#### Esercizio assegnato 1
Riporta le righe dei record sotto forma di elenco numerato, omettendo quelle vuote.

#### Testo fornito
Archivio MUSE, fotografa Giulia Curti
Archivio MUSE, fotografa Giulia Curti
Scienza, Ambiente & Salute

L’eredità dei ghiacciai è preziosa

''Dal ghiaccio a noi''. Le ricerche MUSE sui ghiacciai nell'Antropocene

L’eredità dei ghiacciai è preziosa.  I ghiacciai sono testimoni della nostra storia. Dal 22 marzo al 9 novembre 2025, la mostra “Dal ghiaccio a noi. Le ricerche MUSE sui ghiacciai nell'Antropocene” parte dalle motivazioni che hanno spinto le Nazioni Unite a dichiarare il 2025 Anno Internazionale per la Conservazione dei Ghiacciai.

I ghiacciai ritirandosi, rilasciano nelle acque di fusione sostanze in passato intrappolate nel ghiaccio e ci restituiscono reperti, incisioni, materiale organico. L’esposizione stimola a riflettere sulle conseguenze più profonde della riduzione e della scomparsa dei ghiacciai: la consapevolezza della fragilità di questi ecosistemi e l’urgenza di un cambiamento dei nostri stili di vita.

#### Esercizio assegnato 2
Restituisci per intero, senza alcuna modifica, il testo sulla mostra dedicata ai ghiacciai.

#### Estratti di dati

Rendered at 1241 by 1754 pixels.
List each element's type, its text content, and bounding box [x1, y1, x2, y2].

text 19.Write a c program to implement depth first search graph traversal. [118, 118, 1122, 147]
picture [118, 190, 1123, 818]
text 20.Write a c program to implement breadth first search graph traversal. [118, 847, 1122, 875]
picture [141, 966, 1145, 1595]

#### Risposta 1
1. Rendered at 1241 by 1754 pixels.
2. List each element's type, its text content, and bounding box [x1, y1, x2, y2].
3. text 19.Write a c program to implement depth first search graph traversal. [118, 118, 1122, 147]
4. picture [118, 190, 1123, 818]
5. text 20.Write a c program to implement breadth first search graph traversal. [118, 847, 1122, 875]
6. picture [141, 966, 1145, 1595]

#### Risposta 2
Archivio MUSE, fotografa Giulia Curti
Archivio MUSE, fotografa Giulia Curti
Scienza, Ambiente & Salute

L’eredità dei ghiacciai è preziosa

''Dal ghiaccio a noi''. Le ricerche MUSE sui ghiacciai nell'Antropocene

L’eredità dei ghiacciai è preziosa.  I ghiacciai sono testimoni della nostra storia. Dal 22 marzo al 9 novembre 2025, la mostra “Dal ghiaccio a noi. Le ricerche MUSE sui ghiacciai nell'Antropocene” parte dalle motivazioni che hanno spinto le Nazioni Unite a dichiarare il 2025 Anno Internazionale per la Conservazione dei Ghiacciai.

I ghiacciai ritirandosi, rilasciano nelle acque di fusione sostanze in passato intrappolate nel ghiaccio e ci restituiscono reperti, incisioni, materiale organico. L’esposizione stimola a riflettere sulle conseguenze più profonde della riduzione e della scomparsa dei ghiacciai: la consapevolezza della fragilità di questi ecosistemi e l’urgenza di un cambiamento dei nostri stili di vita.